▶ BRANO ESTRATTO:

Categoria: Proverbi e Detti

Adda sènde lu škattüsce!

Adda sènde lu škattüsce!

Sentirai lo scoppiettio!

Significato: A breve avrai una spiacevole sorpresa!

È un modo di dire che si comprende appieno solo se si conosce il frecàbbele da cui deriva.

Bisogna riassumerlo qui in poche parole.

Un commerciante disonesto vendeva alla fiera dell’olio alimentare adulterato e un po’ annacquato a poco prezzo.

Un altro losco individuo girava per acquisti nella stessa fiera cercando di spacciare soldi falsi.

Si incontrarono, conclusero presto la trattativa e la compravendita.

Il falsario si compiaceva del suo successo e rivolgendosi mentalmente al venditore gabbato pensò:

“Quanne scange, a da sènde ‘u chjanda-chjande!”= Quando andrai a scambiare i soldi sentirai lo sconforto, perché solo allora ti accorgerai che io ti ho rifilato moneta falsa!

▶ DATI FORNITI:
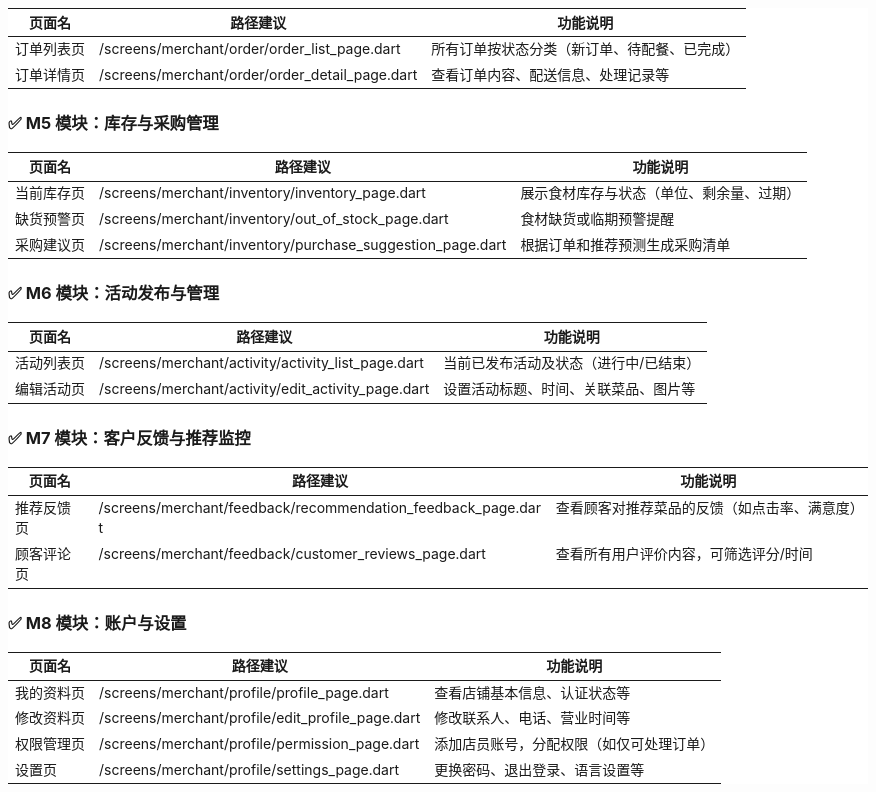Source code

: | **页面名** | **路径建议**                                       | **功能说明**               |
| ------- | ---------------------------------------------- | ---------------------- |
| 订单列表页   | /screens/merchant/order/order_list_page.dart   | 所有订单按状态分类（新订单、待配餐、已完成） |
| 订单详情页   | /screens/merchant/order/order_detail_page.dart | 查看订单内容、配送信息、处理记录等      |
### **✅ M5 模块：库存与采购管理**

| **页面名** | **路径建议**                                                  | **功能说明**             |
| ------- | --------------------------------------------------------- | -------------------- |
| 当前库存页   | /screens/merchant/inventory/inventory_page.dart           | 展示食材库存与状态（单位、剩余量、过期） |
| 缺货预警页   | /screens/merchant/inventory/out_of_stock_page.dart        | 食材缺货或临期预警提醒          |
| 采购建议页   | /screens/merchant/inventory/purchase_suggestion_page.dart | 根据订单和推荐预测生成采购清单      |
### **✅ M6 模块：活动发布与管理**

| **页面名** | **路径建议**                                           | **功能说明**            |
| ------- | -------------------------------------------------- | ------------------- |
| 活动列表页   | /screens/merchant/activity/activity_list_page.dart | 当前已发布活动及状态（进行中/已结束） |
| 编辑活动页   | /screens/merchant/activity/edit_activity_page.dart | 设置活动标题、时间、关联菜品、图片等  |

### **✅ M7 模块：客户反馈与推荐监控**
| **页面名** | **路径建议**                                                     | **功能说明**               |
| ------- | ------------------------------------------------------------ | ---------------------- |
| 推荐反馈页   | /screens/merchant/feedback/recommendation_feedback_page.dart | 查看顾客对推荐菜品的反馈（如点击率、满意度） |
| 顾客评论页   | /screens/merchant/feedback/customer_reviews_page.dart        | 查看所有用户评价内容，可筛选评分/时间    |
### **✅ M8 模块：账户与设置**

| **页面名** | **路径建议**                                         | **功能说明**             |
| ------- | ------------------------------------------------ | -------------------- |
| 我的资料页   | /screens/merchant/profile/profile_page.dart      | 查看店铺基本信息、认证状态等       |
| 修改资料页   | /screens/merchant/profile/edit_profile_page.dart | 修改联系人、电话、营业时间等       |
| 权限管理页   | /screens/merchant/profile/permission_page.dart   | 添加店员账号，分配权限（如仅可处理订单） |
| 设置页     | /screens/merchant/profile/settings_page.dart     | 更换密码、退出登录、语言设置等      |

...

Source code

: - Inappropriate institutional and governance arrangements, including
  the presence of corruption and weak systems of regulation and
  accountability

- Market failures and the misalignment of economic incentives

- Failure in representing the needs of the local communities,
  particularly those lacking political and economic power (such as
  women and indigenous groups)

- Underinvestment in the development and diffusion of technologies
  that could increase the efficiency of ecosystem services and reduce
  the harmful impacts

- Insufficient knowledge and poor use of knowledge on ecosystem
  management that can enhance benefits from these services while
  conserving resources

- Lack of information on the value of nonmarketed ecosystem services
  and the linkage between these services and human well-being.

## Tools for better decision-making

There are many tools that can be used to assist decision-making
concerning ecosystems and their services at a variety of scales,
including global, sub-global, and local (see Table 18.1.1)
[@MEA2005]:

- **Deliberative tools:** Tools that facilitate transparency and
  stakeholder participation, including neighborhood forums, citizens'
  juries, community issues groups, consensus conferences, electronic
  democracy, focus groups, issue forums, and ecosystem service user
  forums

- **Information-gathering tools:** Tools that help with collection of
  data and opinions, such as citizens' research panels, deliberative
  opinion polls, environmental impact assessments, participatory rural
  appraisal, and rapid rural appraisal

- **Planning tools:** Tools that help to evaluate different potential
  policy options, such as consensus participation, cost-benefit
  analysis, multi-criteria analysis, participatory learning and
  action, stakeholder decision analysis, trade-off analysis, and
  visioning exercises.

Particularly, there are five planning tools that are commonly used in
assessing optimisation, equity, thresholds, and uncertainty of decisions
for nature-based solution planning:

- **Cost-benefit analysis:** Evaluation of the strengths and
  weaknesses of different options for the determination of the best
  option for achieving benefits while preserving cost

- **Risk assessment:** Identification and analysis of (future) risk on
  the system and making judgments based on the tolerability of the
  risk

▶ OBIETTIVO DELL'ESERCIZIO: Restituisci, parola per parola, il tratto del brano sul modo di dire che va da "Significato: A breve" fino a "spacciare soldi falsi.". L'elenco non ha alcun ruolo in questo esercizio.

▶ RISULTATO ATTESO:
Significato: A breve avrai una spiacevole sorpresa!

È un modo di dire che si comprende appieno solo se si conosce il frecàbbele da cui deriva.

Bisogna riassumerlo qui in poche parole.

Un commerciante disonesto vendeva alla fiera dell’olio alimentare adulterato e un po’ annacquato a poco prezzo.

Un altro losco individuo girava per acquisti nella stessa fiera cercando di spacciare soldi falsi.